Enhanced conversion of syngas to high-quality gasoline hydrocarbons over ZnZrOx coupled SAPO-11 nanosheets bifunctional catalyst

Abstract

Syngas is a key precursor for synthesizing gasoline (C5-C11) hydrocarbons, offering an efficient route for utilizing non-petroleum carbon sources. However, the conventional Fischer-Tropsch synthesis (FTS) process faces a constraint with a maximum 45% selectivity for C5-C11, attributed to the Anderson-Schultz-Flory (ASF) distribution. Herein, bifunctional catalysts comprising ZnZrOx with different Zr/Zn ratios along with SAPO-11 zeolite sieves featuring varied morphologies like nanosheets (SA-A), petals (SA-B), and spheres (SA-C) have been effectively formulated and employed for the syngas-to-gasoline hydrocarbons (STG) reaction. Notably, the selectivity toward C5-C11 far exceeded the ASF limits.
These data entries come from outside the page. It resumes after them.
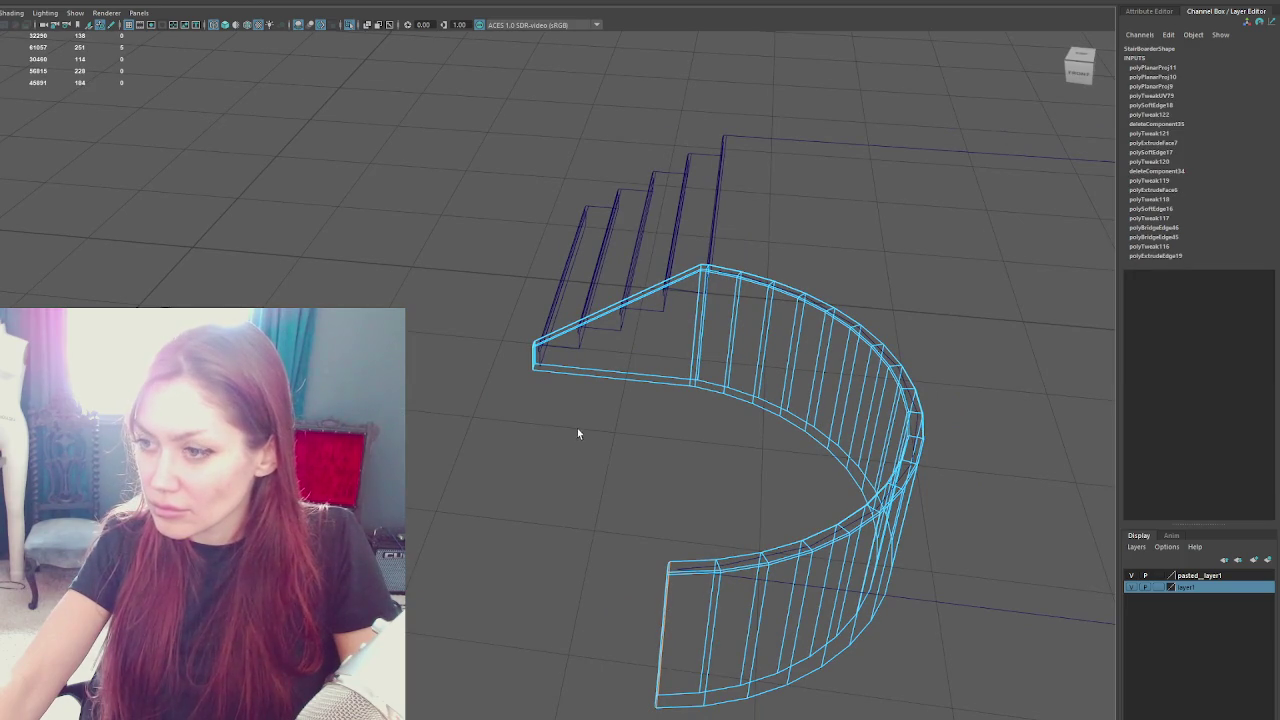
mouse_move(542, 374)
left_mouse_down()
mouse_move(517, 364)
mouse_move(537, 409)
mouse_move(671, 409)
left_mouse_up()
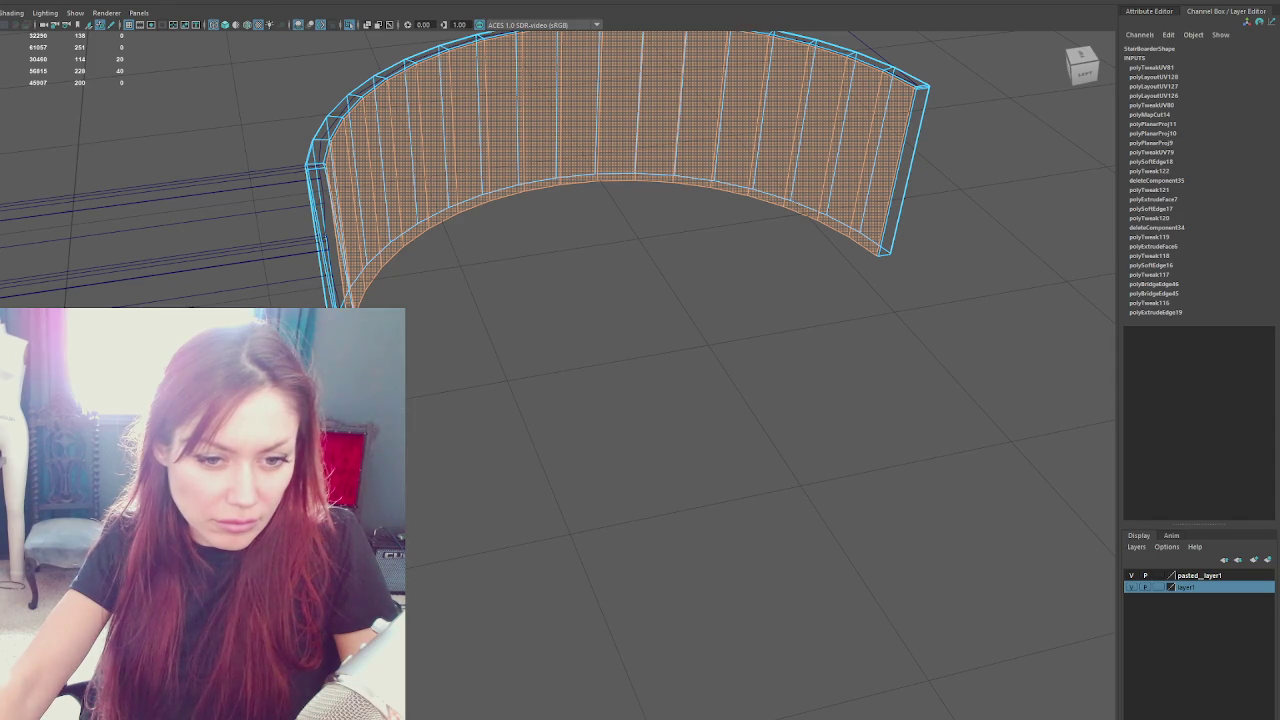
Cut the wall's UVs along its top-left corner edge
left_click(380, 80)
key("w")
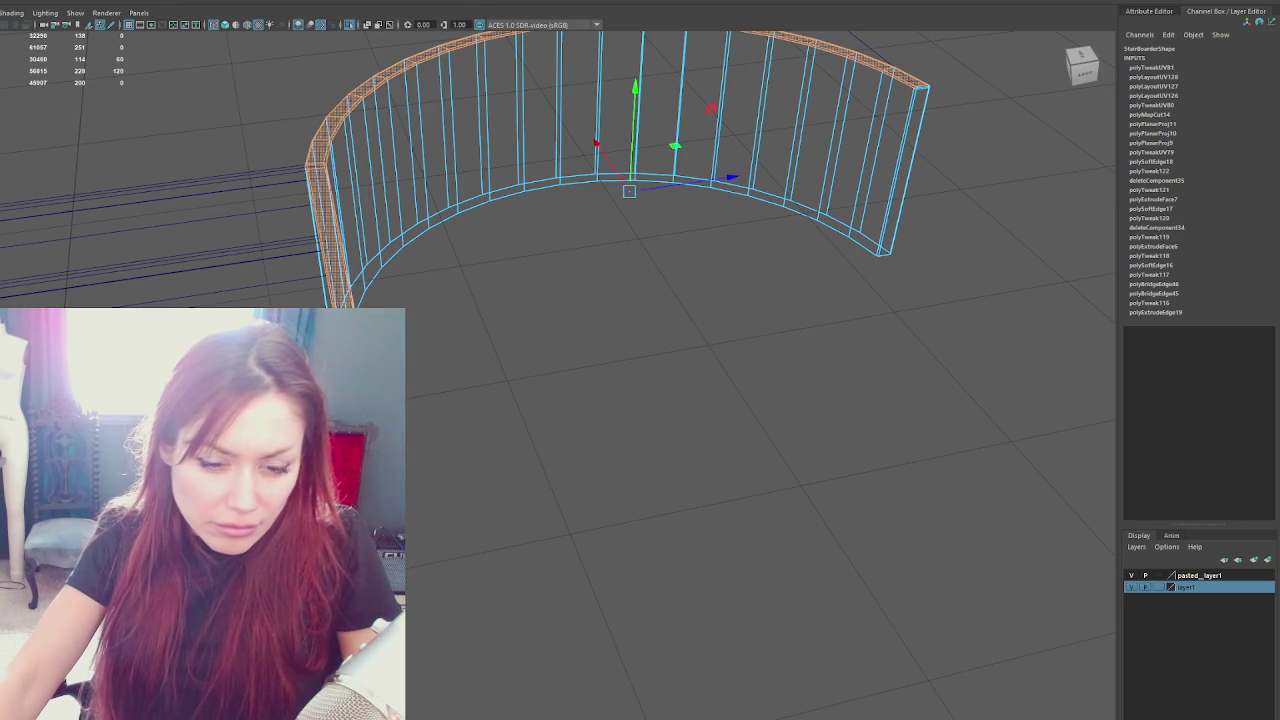
left_click(320, 215)
left_click(315, 160)
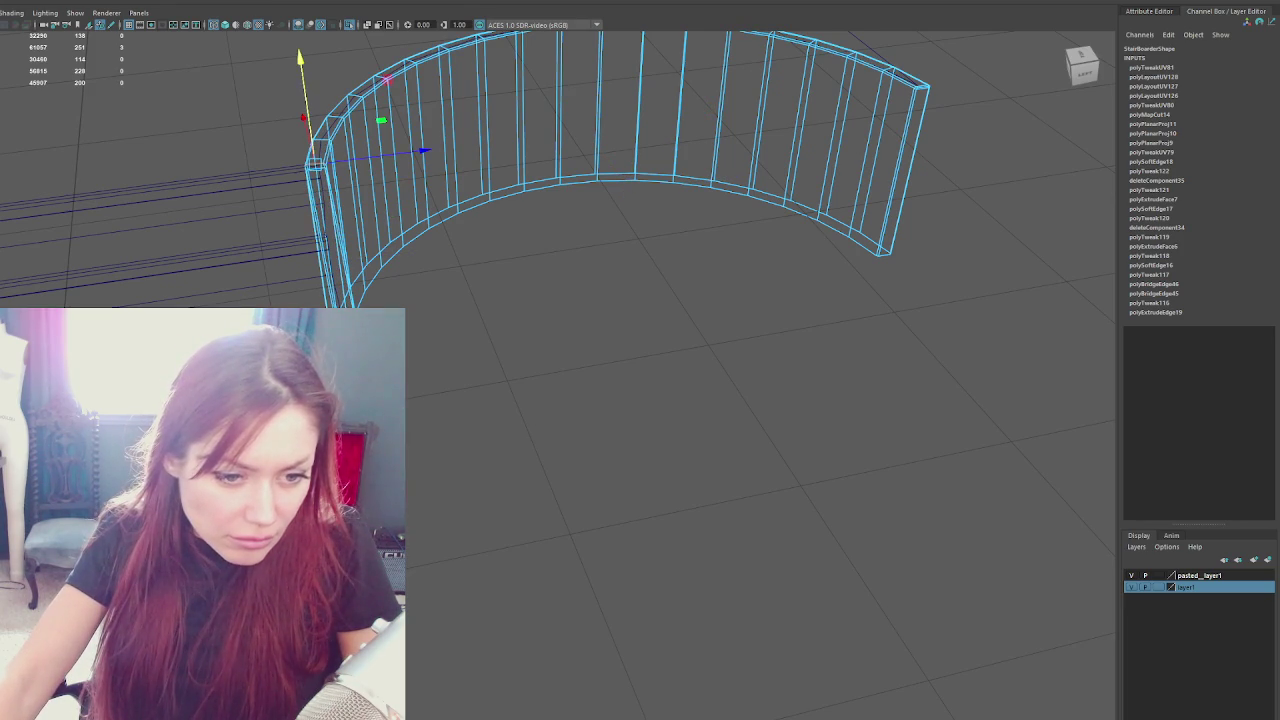
key("q")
Under identical reaction parameters, the Zn1Zr4Ox/SA-A catalyst demonstrated notable enhancements of 6.6% and 26.2% in CO conversion, along with 4.6% and 7.6% increases in C5-C11 selectivity, as compared to that of Zn1Zr4Ox/SA-B and Zn1Zr4Ox/SA-C catalysts, respectively. Furthermore, under the ideal conditions (380 °C, 4.5 MPa and gas hourly space velocity (GHSV) of 2400 mL min−1 g−1), Zn1Zr4Ox/SA-A exhibited an exceptional C5-C11 selectivity of 69.8% (CO2-free) alongside a single-pass CO conversion of 30.4%. Impressively, isoparaffin constituted 39.2% of the total composition, with the iso/n-paraffin ratio reaching 11.8. Even after 100 h, the catalyst maintained its remarkable catalytic activity, with the CO conversion and C5-C11 selectivity maintaining levels of 27.5% and 66.85%, respectively.